While Imaging Spectroscopy data is useful, there are significant barriers to use. Specifically, imaging spectroscopy data has high dimensionality and big data volumes. Using these data can be computationally prohibitive and exclusive to those with specialized skills for working with these data.
The primary objective of ImgSPEC is to demonstrate a proof-of-concept, end-to-end, on-demand, processing platform for imaging spectroscopy data. The motivation was to democratize access for providing information of value from NASA’s open, free imaging spectroscopy data.

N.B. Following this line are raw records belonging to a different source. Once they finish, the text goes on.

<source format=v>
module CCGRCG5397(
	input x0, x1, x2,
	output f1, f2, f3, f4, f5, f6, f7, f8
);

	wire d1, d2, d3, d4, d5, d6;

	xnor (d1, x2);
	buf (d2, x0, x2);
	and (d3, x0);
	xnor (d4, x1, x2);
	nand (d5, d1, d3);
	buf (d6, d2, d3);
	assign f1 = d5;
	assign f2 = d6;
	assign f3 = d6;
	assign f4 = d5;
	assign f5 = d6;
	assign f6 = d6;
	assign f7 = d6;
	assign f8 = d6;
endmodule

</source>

The ImgSPEC platform enables users to load and access different kinds of data in a user-preferred work environment (e.g., Jupyter notebook, RStudio) that facilitates easy code and data sharing with automated scalable hybrid cloud computing. Using drop down menus, users can open metadata repositories (e.g., NASA Common Metadata Repository) with streamlined APIs. Interfaces have been created for pulling Github/GitLab/Bitbucket repositories to create containers that package code into executable applications (Merchant et al. 2016, Devisetty et al. 2016)

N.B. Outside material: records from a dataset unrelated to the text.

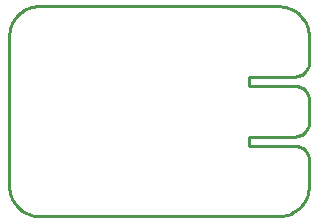
<source format=gbr>
G04 EAGLE Gerber RS-274X export*
G75*
%MOMM*%
%FSLAX34Y34*%
%LPD*%
%IN*%
%IPPOS*%
%AMOC8*
5,1,8,0,0,1.08239X$1,22.5*%
G01*
%ADD10C,0.254000*%


D10*
X0Y25400D02*
X97Y23186D01*
X386Y20989D01*
X865Y18826D01*
X1532Y16713D01*
X2380Y14666D01*
X3403Y12700D01*
X4594Y10831D01*
X5942Y9073D01*
X7440Y7440D01*
X9073Y5942D01*
X10831Y4594D01*
X12700Y3403D01*
X14666Y2380D01*
X16713Y1532D01*
X18826Y865D01*
X20989Y386D01*
X23186Y97D01*
X25400Y0D01*
X227330Y0D01*
X229602Y44D01*
X231861Y285D01*
X234090Y723D01*
X236273Y1353D01*
X238392Y2171D01*
X240433Y3171D01*
X242378Y4344D01*
X244214Y5683D01*
X245926Y7176D01*
X247501Y8814D01*
X248927Y10582D01*
X250194Y12468D01*
X251292Y14457D01*
X252213Y16534D01*
X252949Y18683D01*
X253494Y20889D01*
X253846Y23133D01*
X254000Y25400D01*
X254000Y46990D01*
X253952Y48097D01*
X253807Y49195D01*
X253567Y50277D01*
X253234Y51334D01*
X252810Y52357D01*
X252299Y53340D01*
X251703Y54274D01*
X251029Y55153D01*
X250280Y55970D01*
X249463Y56719D01*
X248584Y57393D01*
X247650Y57989D01*
X246667Y58500D01*
X245644Y58924D01*
X244587Y59257D01*
X243505Y59497D01*
X242407Y59642D01*
X241300Y59690D01*
X203200Y59690D01*
X203200Y67310D01*
X241300Y67310D01*
X242407Y67358D01*
X243505Y67503D01*
X244587Y67743D01*
X245644Y68076D01*
X246667Y68500D01*
X247650Y69011D01*
X248584Y69607D01*
X249463Y70281D01*
X250280Y71030D01*
X251029Y71847D01*
X251703Y72726D01*
X252299Y73660D01*
X252810Y74643D01*
X253234Y75666D01*
X253567Y76723D01*
X253807Y77805D01*
X253952Y78903D01*
X254000Y80010D01*
X254000Y97790D01*
X253952Y98897D01*
X253807Y99995D01*
X253567Y101077D01*
X253234Y102134D01*
X252810Y103157D01*
X252299Y104140D01*
X251703Y105074D01*
X251029Y105953D01*
X250280Y106770D01*
X249463Y107519D01*
X248584Y108193D01*
X247650Y108789D01*
X246667Y109300D01*
X245644Y109724D01*
X244587Y110057D01*
X243505Y110297D01*
X242407Y110442D01*
X241300Y110490D01*
X203200Y110490D01*
X203200Y118110D01*
X241300Y118110D01*
X242407Y118158D01*
X243505Y118303D01*
X244587Y118543D01*
X245644Y118876D01*
X246667Y119300D01*
X247650Y119811D01*
X248584Y120407D01*
X249463Y121081D01*
X250280Y121830D01*
X251029Y122647D01*
X251703Y123526D01*
X252299Y124460D01*
X252810Y125443D01*
X253234Y126466D01*
X253567Y127523D01*
X253807Y128605D01*
X253952Y129703D01*
X254000Y130810D01*
X254000Y152400D01*
X253846Y154667D01*
X253494Y156911D01*
X252949Y159117D01*
X252213Y161266D01*
X251292Y163343D01*
X250194Y165332D01*
X248927Y167218D01*
X247501Y168986D01*
X245926Y170624D01*
X244214Y172117D01*
X242378Y173456D01*
X240433Y174629D01*
X238392Y175629D01*
X236273Y176447D01*
X234090Y177077D01*
X231861Y177515D01*
X229602Y177756D01*
X227330Y177800D01*
X25400Y177800D01*
X23186Y177703D01*
X20989Y177414D01*
X18826Y176935D01*
X16713Y176268D01*
X14666Y175420D01*
X12700Y174397D01*
X10831Y173206D01*
X9073Y171858D01*
X7440Y170361D01*
X5942Y168727D01*
X4594Y166969D01*
X3403Y165100D01*
X2380Y163135D01*
X1532Y161087D01*
X865Y158974D01*
X386Y156811D01*
X97Y154614D01*
X0Y152400D01*
X0Y25400D01*
M02*

</source>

For code that cannot be packaged users can fork repositories and work as they would in their local environment, but with scalable backend compute. User experience was central to the design of ImgSPEC.

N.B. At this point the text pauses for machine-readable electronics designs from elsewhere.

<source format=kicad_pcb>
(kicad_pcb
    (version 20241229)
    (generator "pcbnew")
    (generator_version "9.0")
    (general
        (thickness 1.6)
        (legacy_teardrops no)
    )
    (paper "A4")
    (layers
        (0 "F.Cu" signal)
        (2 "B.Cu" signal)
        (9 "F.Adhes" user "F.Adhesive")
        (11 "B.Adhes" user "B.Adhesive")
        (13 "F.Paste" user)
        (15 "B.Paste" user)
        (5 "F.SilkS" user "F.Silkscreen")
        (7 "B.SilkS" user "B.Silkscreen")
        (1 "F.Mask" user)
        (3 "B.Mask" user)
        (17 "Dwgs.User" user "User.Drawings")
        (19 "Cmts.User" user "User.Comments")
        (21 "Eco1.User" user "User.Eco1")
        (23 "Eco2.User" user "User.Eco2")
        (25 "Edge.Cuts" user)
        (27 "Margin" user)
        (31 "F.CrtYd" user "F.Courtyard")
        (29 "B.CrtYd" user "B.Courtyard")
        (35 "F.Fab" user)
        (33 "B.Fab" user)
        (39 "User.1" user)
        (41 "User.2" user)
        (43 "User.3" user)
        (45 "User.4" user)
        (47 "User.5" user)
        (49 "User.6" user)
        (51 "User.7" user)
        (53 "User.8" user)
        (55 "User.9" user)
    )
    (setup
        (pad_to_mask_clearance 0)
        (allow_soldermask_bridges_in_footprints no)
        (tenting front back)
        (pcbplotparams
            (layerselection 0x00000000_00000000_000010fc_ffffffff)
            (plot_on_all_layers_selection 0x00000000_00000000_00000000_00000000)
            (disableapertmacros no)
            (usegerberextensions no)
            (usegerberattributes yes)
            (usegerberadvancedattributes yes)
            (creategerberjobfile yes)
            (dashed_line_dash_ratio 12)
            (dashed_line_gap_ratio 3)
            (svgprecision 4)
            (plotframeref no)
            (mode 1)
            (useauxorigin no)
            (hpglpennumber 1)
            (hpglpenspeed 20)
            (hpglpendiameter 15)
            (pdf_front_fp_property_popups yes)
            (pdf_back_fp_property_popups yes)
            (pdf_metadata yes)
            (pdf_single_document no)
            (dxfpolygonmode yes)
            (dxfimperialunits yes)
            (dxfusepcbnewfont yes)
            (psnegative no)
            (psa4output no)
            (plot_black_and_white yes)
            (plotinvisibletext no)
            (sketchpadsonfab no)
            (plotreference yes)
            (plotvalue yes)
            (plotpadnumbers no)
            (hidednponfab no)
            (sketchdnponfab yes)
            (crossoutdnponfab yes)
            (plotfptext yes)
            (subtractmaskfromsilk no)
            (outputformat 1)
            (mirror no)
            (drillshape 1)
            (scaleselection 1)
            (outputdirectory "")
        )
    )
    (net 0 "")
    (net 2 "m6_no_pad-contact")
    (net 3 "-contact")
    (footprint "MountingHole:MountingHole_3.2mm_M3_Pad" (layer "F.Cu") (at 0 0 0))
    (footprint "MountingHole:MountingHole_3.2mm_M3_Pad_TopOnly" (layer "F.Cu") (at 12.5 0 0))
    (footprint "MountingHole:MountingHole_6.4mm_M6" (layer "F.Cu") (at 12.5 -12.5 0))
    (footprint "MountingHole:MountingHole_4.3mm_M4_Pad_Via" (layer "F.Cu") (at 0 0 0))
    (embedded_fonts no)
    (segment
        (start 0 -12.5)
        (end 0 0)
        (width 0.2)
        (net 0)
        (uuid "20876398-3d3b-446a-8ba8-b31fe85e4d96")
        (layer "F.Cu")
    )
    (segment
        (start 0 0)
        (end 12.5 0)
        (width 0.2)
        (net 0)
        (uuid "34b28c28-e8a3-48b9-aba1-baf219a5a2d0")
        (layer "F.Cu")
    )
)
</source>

Because of the flexibility of the analysis platform, users can generate data products from well-established workflows on demand. They can also customize those workflows and develop new algorithms for merging data products with others to conduct novel analytics.
Value of ImgSPEC
ImgSPEC specifically aims to:
- Provide scalable work environments that do not require a heavy lift from the science user
- Reduce download times; and
- Enable easy provenance for reproducibility
While ImgSPEC focuses on using imaging spectroscopy data, it’s platform is data type agnostic and builds on capabilities developed for active sensors on the Multi-mission Algorithm and Analysis Platform (MAAP). MAAP has demonstrated a speed up in processing that enables processing big data over whole continents in less time than for processing a single scene on a local machine.